The problem is that arch_tlbbatch_flush() can be called to synchronise
multiple mm structures that were touched by TTU. We can't have the mm in
arch_tlbflush_unmap_batch. But we can track if any of the mms had
MMCF_SME_DVMSYNC flag set, something like below (needs testing, tidying
up). TBH, I did not notice any problem in benchmarking as I guess we
haven't exercised the TTU path much, so did not bother to optimise it.

For the TTU case, I don't think we need to worry about the excess limit
and doing the IPI twice. But I'll double check the code paths tomorrow.

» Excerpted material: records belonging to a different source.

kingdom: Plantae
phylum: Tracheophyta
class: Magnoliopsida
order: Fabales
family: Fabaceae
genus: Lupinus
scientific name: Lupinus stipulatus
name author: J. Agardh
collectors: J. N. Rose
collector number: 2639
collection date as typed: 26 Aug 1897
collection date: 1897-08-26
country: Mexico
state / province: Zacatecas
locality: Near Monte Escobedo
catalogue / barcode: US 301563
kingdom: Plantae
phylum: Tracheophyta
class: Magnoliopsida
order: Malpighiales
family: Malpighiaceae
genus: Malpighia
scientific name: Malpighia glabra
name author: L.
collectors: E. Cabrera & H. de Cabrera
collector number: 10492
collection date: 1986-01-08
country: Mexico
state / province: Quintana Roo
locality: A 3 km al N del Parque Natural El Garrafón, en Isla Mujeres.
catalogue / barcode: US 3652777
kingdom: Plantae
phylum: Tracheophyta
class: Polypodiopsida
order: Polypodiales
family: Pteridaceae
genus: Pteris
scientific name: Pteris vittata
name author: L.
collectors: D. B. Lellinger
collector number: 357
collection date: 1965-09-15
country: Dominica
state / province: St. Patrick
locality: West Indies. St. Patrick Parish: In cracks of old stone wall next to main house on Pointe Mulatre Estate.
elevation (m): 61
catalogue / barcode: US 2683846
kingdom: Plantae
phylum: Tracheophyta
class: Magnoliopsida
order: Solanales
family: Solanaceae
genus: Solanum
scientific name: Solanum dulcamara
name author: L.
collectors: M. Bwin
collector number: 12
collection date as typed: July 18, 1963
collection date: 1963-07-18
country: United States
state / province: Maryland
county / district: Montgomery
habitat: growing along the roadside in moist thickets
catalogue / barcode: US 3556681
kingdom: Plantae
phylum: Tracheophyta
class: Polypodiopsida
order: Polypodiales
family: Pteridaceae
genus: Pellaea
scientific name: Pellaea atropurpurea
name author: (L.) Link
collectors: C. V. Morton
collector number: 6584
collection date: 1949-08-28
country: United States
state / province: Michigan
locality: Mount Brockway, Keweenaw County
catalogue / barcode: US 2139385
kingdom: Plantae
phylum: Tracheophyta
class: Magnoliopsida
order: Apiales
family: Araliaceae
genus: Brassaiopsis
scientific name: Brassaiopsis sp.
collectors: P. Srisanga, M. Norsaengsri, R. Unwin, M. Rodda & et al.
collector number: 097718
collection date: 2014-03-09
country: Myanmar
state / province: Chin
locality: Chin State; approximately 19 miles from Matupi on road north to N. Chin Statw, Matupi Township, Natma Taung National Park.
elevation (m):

diff --git a/arch/arm64/include/asm/tlbbatch.h b/arch/arm64/include/asm/tlbbatch.h
index fedb0b87b8db..e756eaca6cb8 100644
--- a/arch/arm64/include/asm/tlbbatch.h
+++ b/arch/arm64/include/asm/tlbbatch.h
@@ -7,6 +7,8 @@ struct arch_tlbflush_unmap_batch {
 	 * For arm64, HW can do tlb shootdown, so we don't
 	 * need to record cpumask for sending IPI
 	 */
+
+	bool sme_dvmsync;
 };

 #endif /* _ARCH_ARM64_TLBBATCH_H */
diff --git a/arch/arm64/include/asm/tlbflush.h b/arch/arm64/include/asm/tlbflush.h
index e3ea0246a4f4..c1141a684854 100644
--- a/arch/arm64/include/asm/tlbflush.h
+++ b/arch/arm64/include/asm/tlbflush.h
@@ -201,10 +201,15 @@ do {										\
  * Complete broadcast TLB maintenance issued by the host which invalidates
  * stage 1 information in the host's own translation regime.
  */
-static inline void __tlbi_sync_s1ish(struct mm_struct *mm)
+static inline void __tlbi_sync_s1ish_no_sme_dvmsync(void)
 {
 	dsb(ish);
 	__repeat_tlbi_sync(vale1is, 0);
+}
+
+static inline void __tlbi_sync_s1ish(struct mm_struct *mm)
+{
+	__tlbi_sync_s1ish_no_sme_dvmsync();
 	sme_dvmsync(mm);
 }

@@ -408,7 +413,11 @@ static inline bool arch_tlbbatch_should_defer(struct mm_struct *mm)
  */
 static inline void arch_tlbbatch_flush(struct arch_tlbflush_unmap_batch *batch)
 {
-	__tlbi_sync_s1ish(NULL);
+	__tlbi_sync_s1ish_no_sme_dvmsync();
+	if (batch->sme_dvmsync) {
+		batch->sme_dvmsync = false;
+		sme_dvmsync(NULL);
+	}
 }

 /*
@@ -613,6 +622,8 @@ static inline void arch_tlbbatch_add_pending(struct arch_tlbflush_unmap_batch *b
 		struct mm_struct *mm, unsigned long start, unsigned long end)
 {
 	__flush_tlb_range_nosync(mm, start, end, PAGE_SIZE, true, 3);
+	if (test_bit(ilog2(MMCF_SME_DVMSYNC), &mm->context.flags))
+		batch->sme_dvmsync = true;
 }

 static inline bool __pte_flags_need_flush(ptdesc_t oldval, ptdesc_t newval)